In an example of classic advice not followed, we had created our own ETL orchestration tool. We knew that something else would be needed as these data pipelines grew in complexity from simple copying from A to B. But again the app had done the job, allowing us to quickly generate value for the business and proving the need for more tooling.
We started evaluating ETL tools and opted for Matillion in 2019 but it was still a couple of years before we fully switched off the legacy data warehouse. It sounds like it should have been faster but I think there lies the difficulty – we were not moving to a new tool while the world stood still around us. We were migrating the old requirements while implementing new ones. And there was always more to do!
It took around five years from deciding that the data-warehouse app probably wasn’t needed to deactivating it completely. During that time – more than half its total life time – it continued to be a useful and integral part of our data infrastructure. Perhaps there’s a rule in there somewhere about how long it takes to decommission systems. Lifetime to date plus a year?
Reflections
The data-warehouse application fulfilled many different roles. What it did changed over time, as the company grew from around 50 to 250 staff.
I learned some Ruby on Rails by building it. Half a dozen or so business users explored interactive dashboards with my slightly dodgy UI in the early years.
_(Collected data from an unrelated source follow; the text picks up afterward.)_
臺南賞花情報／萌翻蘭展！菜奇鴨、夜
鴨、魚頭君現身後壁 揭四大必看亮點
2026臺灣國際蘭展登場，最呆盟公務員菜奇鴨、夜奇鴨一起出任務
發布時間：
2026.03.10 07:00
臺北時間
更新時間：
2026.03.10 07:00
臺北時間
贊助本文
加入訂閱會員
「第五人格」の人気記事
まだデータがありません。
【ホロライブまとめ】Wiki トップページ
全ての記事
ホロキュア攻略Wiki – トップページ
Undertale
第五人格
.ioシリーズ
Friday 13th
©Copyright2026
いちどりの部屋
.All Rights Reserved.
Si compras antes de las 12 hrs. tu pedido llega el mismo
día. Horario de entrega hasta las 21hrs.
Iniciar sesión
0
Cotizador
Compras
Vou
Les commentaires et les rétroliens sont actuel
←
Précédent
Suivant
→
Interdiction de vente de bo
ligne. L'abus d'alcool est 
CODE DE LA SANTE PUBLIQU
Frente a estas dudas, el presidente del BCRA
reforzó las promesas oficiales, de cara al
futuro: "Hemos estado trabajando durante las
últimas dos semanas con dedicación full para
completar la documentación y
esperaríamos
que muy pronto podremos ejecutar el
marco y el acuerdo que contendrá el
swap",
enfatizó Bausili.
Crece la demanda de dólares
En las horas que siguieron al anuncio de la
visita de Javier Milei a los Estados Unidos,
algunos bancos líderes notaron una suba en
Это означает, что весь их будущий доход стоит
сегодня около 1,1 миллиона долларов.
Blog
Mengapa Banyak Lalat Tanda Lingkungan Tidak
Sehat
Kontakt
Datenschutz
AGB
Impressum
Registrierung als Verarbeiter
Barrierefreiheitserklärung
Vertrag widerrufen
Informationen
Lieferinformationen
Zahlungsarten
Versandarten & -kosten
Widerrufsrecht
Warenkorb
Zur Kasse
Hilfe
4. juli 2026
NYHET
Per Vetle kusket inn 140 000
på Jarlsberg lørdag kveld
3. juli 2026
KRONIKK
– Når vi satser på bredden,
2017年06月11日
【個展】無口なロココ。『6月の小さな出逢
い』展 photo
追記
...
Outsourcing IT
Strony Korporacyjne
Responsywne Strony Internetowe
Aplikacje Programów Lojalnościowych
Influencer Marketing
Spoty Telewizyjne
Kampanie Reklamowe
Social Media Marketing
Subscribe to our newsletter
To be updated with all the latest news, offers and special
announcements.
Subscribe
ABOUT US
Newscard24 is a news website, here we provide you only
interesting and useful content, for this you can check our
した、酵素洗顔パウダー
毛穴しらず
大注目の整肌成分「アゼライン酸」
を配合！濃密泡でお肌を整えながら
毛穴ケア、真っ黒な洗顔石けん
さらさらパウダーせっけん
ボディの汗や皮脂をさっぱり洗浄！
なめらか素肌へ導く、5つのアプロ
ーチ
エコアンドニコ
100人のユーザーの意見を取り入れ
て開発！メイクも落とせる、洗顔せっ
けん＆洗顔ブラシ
Finally, it was a central point of ingestion of data from third party services and an orchestration tool for our ETL processes, creating the datasets used by around eighty business users every week in Looker.
Would I advise anyone else to create a Rails app to do any of these things today? Almost certainly not! Many simple cloud-based tools are available to do these jobs with minimal effort.
Did it make sense as an option eight or nine years ago? Probably borderline at the time but definitely in retrospect. Here’s why I think it was successful:
- Picking a common technology mattered. In terms of infrastructure and development tooling support, working with a common technology to the wider engineering team mattered more than that technology being most optimal for the problem in hand. We could demonstrate value quickly and migrate to more appropriate tools later once we understood the problems better.
- Caring about testing mattered. Right from the start we had good programmatic test coverage. This made it easier for new developers to understand what the application was supposed to do, confidently make changes and minimise mistakes. As the requirements changed over time we were able to remove code that was no longer required with less concern about breaking something.
- Caring about code quality mattered. I sometimes get the impression that writing good quality code with clarity of intent is not valued as much in data projects as typical software engineering. Requiring code reviews from the start and using tools like CodeClimate encouraged us to be proud of a codebase that wouldn’t scare off potential contributors. By this year 42 people had contributed to the app codebase.